Night Games at the Vitamin Factory
Arthur stood in the doorway, watching her. His wife of twenty-three years stood at the kitchen counter, rhythmically chopping spinach. The knife's *thunk-thunk-thunk* against the cutting board was the only sound in the house.
"You're staring," she said without turning.
"I'm always staring."
"Not like this. Not anymore." She finally looked at him. "What did you find?"
Arthur crossed the room and placed the vitamin bottle on the counter between them. Unmarked. Generic. The kind you bought at shady pharmacies in cities you didn't tell your wife about.

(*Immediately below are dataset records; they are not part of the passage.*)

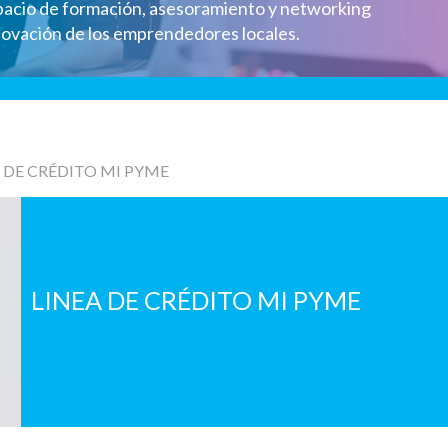
pacio de formación, asesoramiento y networking
nnovación de los emprendedores locales.
A DE CRÉDITO MI PYME
LINEA DE CRÉDITO MI PYME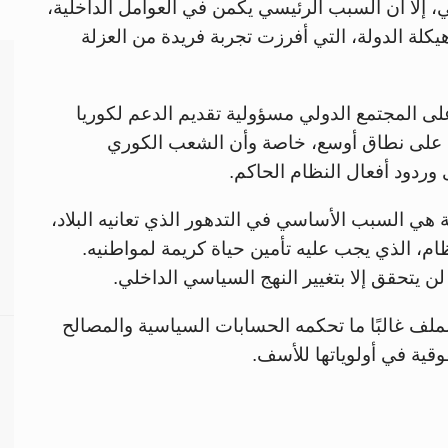
، إلا أن السبب الرئيسي يكمن في العوامل الداخلية،
كلة الدولة، التي أفرزت تجربة فريدة من العزلة
لى المجتمع الدولي مسؤولية تقديم الدعم لكوريا
 على نطاق أوسع، خاصة وأن الشعب الكوري
وردود أفعال النظام الحاكم.
هي السبب الأساسي في التدهور الذي تعانيه البلاد،
ظام، الذي يجب عليه تأمين حياة كريمة لمواطنيه.
يتحقق إلا بتغيير النهج السياسي الداخلي.
لف غالبًا ما تحكمه الحسابات السياسية والمصالح
قوقية في أولوياتها للأسف.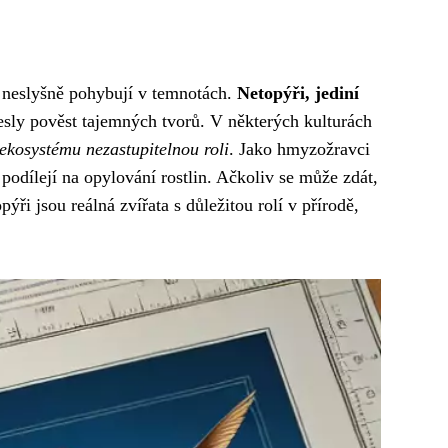
se neslyšně pohybují v temnotách.
Netopýři, jediní
nesly pověst tajemných tvorů. V některých kulturách
 ekosystému nezastupitelnou roli
. Jako hmyzožravci
podílejí na opylování rostlin. Ačkoliv se může zdát,
ři jsou reálná zvířata s důležitou rolí v přírodě,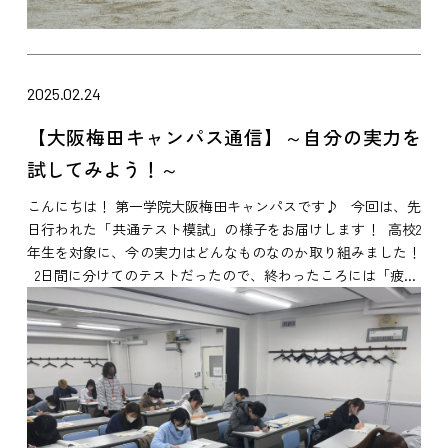
2025.02.24
【大阪梅田キャンパス通信】～自分の実力を
試してみよう！～
こんにちは！ 第一学院大阪梅田キャンパスです♪ 今回は、先
日行われた「共通テスト模試」の様子をお届けします！ 高校2
年生を対象に、今の実力はどんなものなのか取り組みました！
2日間に分けてのテストだったので、終わったころには「疲...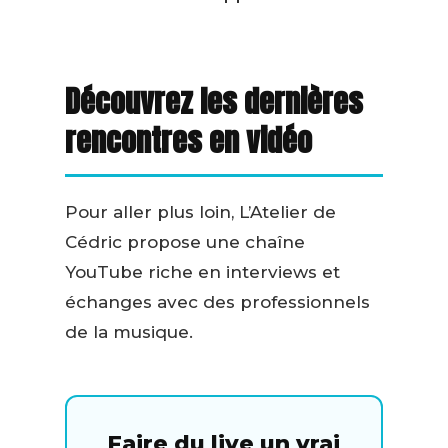
Découvrez les dernières
rencontres en vidéo
Pour aller plus loin, L’Atelier de
Cédric propose une chaîne
YouTube riche en interviews et
échanges avec des professionnels
de la musique.
Faire du live un vrai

"B12 complex," she said, like she was discussing the weather. "You're low on energy lately."
"Stop it, Elena."
"I can explain."
"You've been leaving the house at 3 AM for six months. Our savings are drained. And I found this." He tapped the vitamin bottle. "It's not vitamins. It's a microSD card."
She set down the knife. Outside, summer pressed against the windows, thick and humid. Baseball season—his father's season, his grandfather's season. The Yankees were playing tonight. His father had taken him to games as a boy, before the drinking, before the hospital.
"I'm not having an affair, Arthur."
"Then what? What is it? Because I can't do this anymore—the not knowing. It's eating me alive."
Elena's shoulders dropped. She looked suddenly older. "You remember how we met?"
"College. Philosophy club."
"No. Before that. The summer program."
"Sure."
"I wasn't a student." Her voice was barely audible. "I was recruiting."
"Recruiting?"
"For the agency. Your father's work—the defense contracts—they needed someone inside. I was supposed to date you, get information, and disappear."
Arthur stared at her. The spinach sat forgotten on the cutting board. The Yankees were probably in the fourth inning by now.
"But you fell in love with me?" he said, bitterly.
"I did. That's the thing." She touched his hand. "I did. I told them I couldn't do it. They told me that wasn't how it worked. So I've been giving them useless information for twenty-three years. Dead drops. Meeting at the old baseball field. Keeping you safe by keeping them satisfied with just enough truth."
"And now?"
"Now they want something real. Your company's new project. I said no." She reached for the vitamin bottle. "This is proof, Arthur. Copies of everything they've asked for. Everything I've refused. I need you to help me end it."
Arthur watched his wife—the woman who knew how he took his coffee, who'd held him through three miscarriages, who'd sat with him at his father's bedside when the old man kept asking about baseball scores from 1978.
"The Yankees," he said. "You hate baseball."
"I learned for you."
He thought about all the times she'd sat through games with him. The fake enthusiasm. The spy who'd stayed.
"Tomorrow," he said. "We'll go to the field. You'll show me the drop point. Then we're going to the authorities."
Elena's hand trembled as she picked up the knife again. "And after?"
"After?" Arthur looked at the spinach, at the woman who'd lied to him for two decades while making him dinner. "I don't know. But you're not leaving. Not again."
Outside, the summer night deepened. Somewhere, a baseball game continued without them.